Piccolo is essential for the maintenance of mouse retina but not cochlear hair cell function

Figure 1. Generation of Piccolo-/- mouse. (A) Schematic diagram of the CRISPR/Cas9 knockout strategy. (B) Schematic illustration of Cas9-mediated targeting of the mouse Piccolo gene (sgRNA and PAM sequences are underlined) and comparison of Piccolo DNA sequences in wild type and Piccolo-/- (4 bp deletion) mice. (C) Schematic illustration of the frameshift mutation in Piccolo-/- mice.
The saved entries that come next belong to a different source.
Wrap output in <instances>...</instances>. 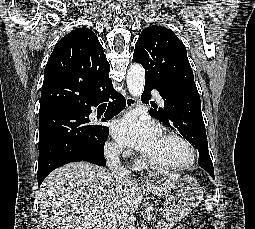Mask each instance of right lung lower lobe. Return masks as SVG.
<instances>
[{
  "mask_svg": "<svg viewBox=\"0 0 255 229\" xmlns=\"http://www.w3.org/2000/svg\"><path fill=\"white\" fill-rule=\"evenodd\" d=\"M109 99H112L113 102H109V106H108L107 111L105 113V117H106V120H110L115 115H117L121 110H123L125 108V105H126L125 98L121 94H119L117 91H115L113 89L112 85L107 87L106 89L102 90L100 93H98L93 98V100L91 102L87 103V104L80 105V106L73 107V108L56 109V110H53V111L46 112V113H44L40 116L53 115V114H55V113H57V112H59L60 110H63V109H74V110L80 111V112L86 114L87 116H89L90 113L92 112L91 106H97L100 102L108 101ZM103 121H105V119H103ZM100 127L102 128L103 135H104V138L106 140V137L109 134V128L105 127V126H100ZM81 161H88V162H91V163L99 165V166H105L106 165L104 155L102 157H100L99 159L81 160ZM53 170H50L48 172H42V173L38 172L37 177H38V185L39 186L41 185L43 180L47 177V175Z\"/></svg>",
  "mask_w": 255,
  "mask_h": 229,
  "instance_id": "98d812e1",
  "label": "right lung lower lobe"
}]
</instances>
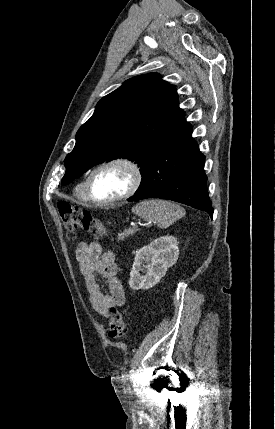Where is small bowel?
Segmentation results:
<instances>
[{
    "label": "small bowel",
    "instance_id": "1",
    "mask_svg": "<svg viewBox=\"0 0 275 429\" xmlns=\"http://www.w3.org/2000/svg\"><path fill=\"white\" fill-rule=\"evenodd\" d=\"M76 258L85 278L91 305L98 314L107 317L111 307L125 304L126 296L117 278V264L112 251H102L99 240L95 239L90 243H80L76 249ZM98 278L106 282L107 293L102 292Z\"/></svg>",
    "mask_w": 275,
    "mask_h": 429
}]
</instances>
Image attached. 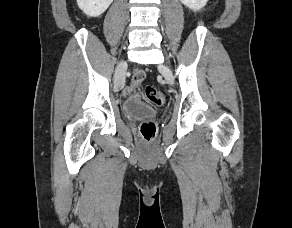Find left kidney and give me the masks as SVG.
Here are the masks:
<instances>
[{
	"mask_svg": "<svg viewBox=\"0 0 292 228\" xmlns=\"http://www.w3.org/2000/svg\"><path fill=\"white\" fill-rule=\"evenodd\" d=\"M180 1L182 2V4H184L193 11H199L208 2V0H180Z\"/></svg>",
	"mask_w": 292,
	"mask_h": 228,
	"instance_id": "obj_1",
	"label": "left kidney"
}]
</instances>
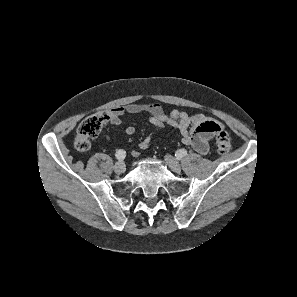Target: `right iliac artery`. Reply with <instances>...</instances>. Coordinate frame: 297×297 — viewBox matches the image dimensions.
I'll list each match as a JSON object with an SVG mask.
<instances>
[{
	"label": "right iliac artery",
	"instance_id": "82829eb1",
	"mask_svg": "<svg viewBox=\"0 0 297 297\" xmlns=\"http://www.w3.org/2000/svg\"><path fill=\"white\" fill-rule=\"evenodd\" d=\"M115 157L118 159V160H123L125 157H126V152L124 150H118L115 154Z\"/></svg>",
	"mask_w": 297,
	"mask_h": 297
}]
</instances>
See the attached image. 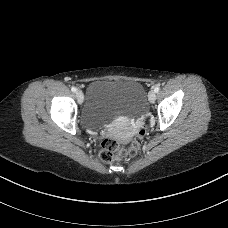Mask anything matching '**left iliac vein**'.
Wrapping results in <instances>:
<instances>
[{
	"instance_id": "4c4485c4",
	"label": "left iliac vein",
	"mask_w": 228,
	"mask_h": 228,
	"mask_svg": "<svg viewBox=\"0 0 228 228\" xmlns=\"http://www.w3.org/2000/svg\"><path fill=\"white\" fill-rule=\"evenodd\" d=\"M148 99L150 103H154L156 100V94L153 90L148 93Z\"/></svg>"
}]
</instances>
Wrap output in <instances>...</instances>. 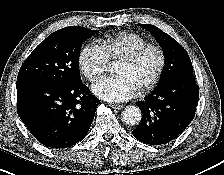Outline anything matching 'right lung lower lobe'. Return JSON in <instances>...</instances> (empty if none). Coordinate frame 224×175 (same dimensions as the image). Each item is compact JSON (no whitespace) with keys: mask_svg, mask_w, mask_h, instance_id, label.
<instances>
[{"mask_svg":"<svg viewBox=\"0 0 224 175\" xmlns=\"http://www.w3.org/2000/svg\"><path fill=\"white\" fill-rule=\"evenodd\" d=\"M98 105L82 82L17 79L18 115L31 134L50 148H66L82 140Z\"/></svg>","mask_w":224,"mask_h":175,"instance_id":"right-lung-lower-lobe-1","label":"right lung lower lobe"}]
</instances>
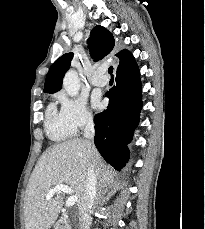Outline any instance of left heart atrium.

The altered amino acid sequence is marked in red. “*” indicates a premature stop codon. The translation of protein is terminated at the point of the arrow. Also shown are the Piccolo wild type protein sequence and domain organization. (D) Sequencing chromatograms of Piccolo in wild type (WT) mice, heterozygous (HET; Piccolo+/-) mice, and homozygous (Homo; Piccolo-/-) mice. The red box indicates the bases missing in the homozygous (Homo) Piccolo-/- mice. (E) Relative Piccolo expression in Piccolo-/- and WT mice as measured by Q-PCR. (F) Western blot analysis of Piccolo protein in the retina of Piccolo-/- and WT mice. GADPH was used as the loading control.